How do homebirth midwives handle mistakes?

How do homebirth midwives handle mistakes? They bury them, of course.

They literally bury the babies who die under their care in achingly tiny white coffins. But that isn’t enough. They completely obliterate their existence by refusing to report the neonatal death rates at homebirth.

Finally, an official body has noted that homebirth midwives, organized as Midwives Alliance of North America (MANA), have refused to release their own data on babies who have died at homebirth.

The state of Oregon is currently considering enlarging the scope of practice of direct entry midwives. This is occurring despite the fact that there is no data demonstrating that direct entry midwives are safe practitioners with the limitations currently in place. Apparently, when this data was sought, some midwifery advocates suggested relying on the safety data collected by MANA over the past decade, which, remains hidden. The hearing officer pointedly noted MANA’s conflict of interest (Summary of Public Hearing Testimony and Written Comments, With Recommendations of Hearings Offucer: October 28, 2010).

… [T]he Hearings Officers has reservations about the Agency relying on the Midwives Alliance of North America (MANA), a private organization with a stated goal of promoting midwifery, with the task of receiving, reviewing, archiving, and disseminating data…

From the legal perspective, the Hearings Officer also has concerns that having the State rely upon a private organization to archive data could run afoul of the State’s public records laws…

In addition, though the report does not mention it, the Director of the state’s Board of Midwifery is Melissa Cheyney, the same person who is hiding the MANA data (Homebirth midwife Melissa Cheyney has a conflict of interest).

The hearing officer also notes that MANA has withheld its data from the public, put insurmountable barriers in the way of researchers attempting to gain access to the data, and has insisted that the data could be used only in ways in which MANA approves.

… MANA appears to make data available to researchers in the context of an application and payment of an application fee. The application process appears to rely on committees which examine the structure and nature of the proposed research. In addition, persons desiring access to data must agree to agree to conduct their study in accordance with a Community-Based Participatory Research model in which MANA would be entitled to have a participatory role in the research. MANA also charges a fee of $250 for individuals and $1000 to institutions for access to the data base…

It’s not really surprisingly that MANA is withholding their data. Colorado licensed midwives are required to submit their outcome data directly to the state and the death rate is appalling (Inexcusable homebirth death toll in Colorado keeps rising).

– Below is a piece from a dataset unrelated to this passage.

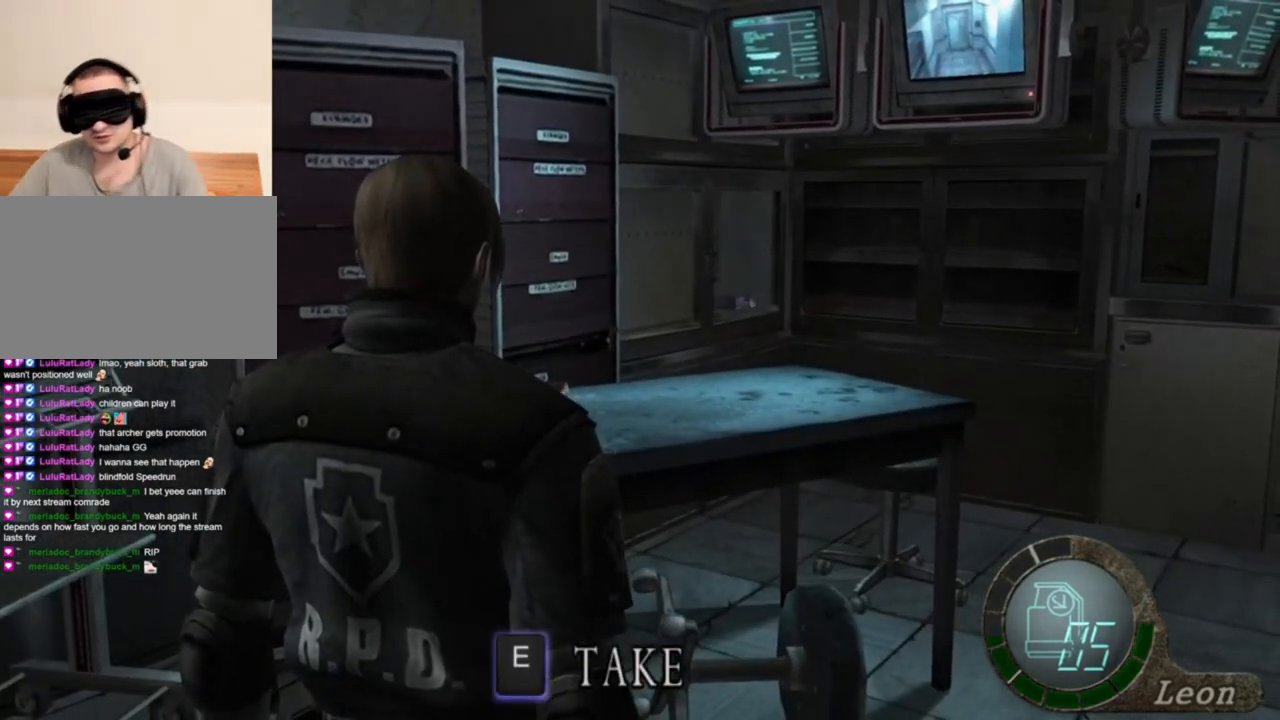
{"keys": [], "mouse": [], "events": []}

… In 2009 Colorado licensed midwives provided care for 799 women. Nine (9) babies died for a homebirth death rate of 11.3/1000! That is nearly double the perinatal death rate of 6.3/1000 for the entire state (including all pregnancy complications and premature births).

The data is conveniently broken down by type of death and place of death. For example, there were three intrapartum deaths for an intrapartum death rate of 3.8/1000, more than ten times higher than the intrapartum death rate commonly experienced in hospitals. There were 4 neonatal deaths for a neonatal death rate of 5/1000. That’s ten times higher than the national neonatal mortality rate for low risk hospital birth with a CNM (certified nurse midwife)…

And the homebirth death toll in Oregon will include stories like this one reported in the Register Guardian:

The call to paramedics came at 8:10 p.m., the instant midwife Anita Rojas realized the head of the breech baby she was delivering was stuck.

Twenty-one-year-old Kelsie Koberstein was swept up by medics in a blur of pain and fear.

Rojas rode in the front of the ambulance, with Koberstein’s mother and best friend rushing behind in their car…

On her back, her legs pushed up as high as they could go, she clutched the hand of a paramedic as if he were her only anchor to reality…

At Sacred Heart Medical Center, the on-call emergency room obstetrician-gynecologists, Drs. Elizabeth McCorkle and Brant Cooper, wasted no time.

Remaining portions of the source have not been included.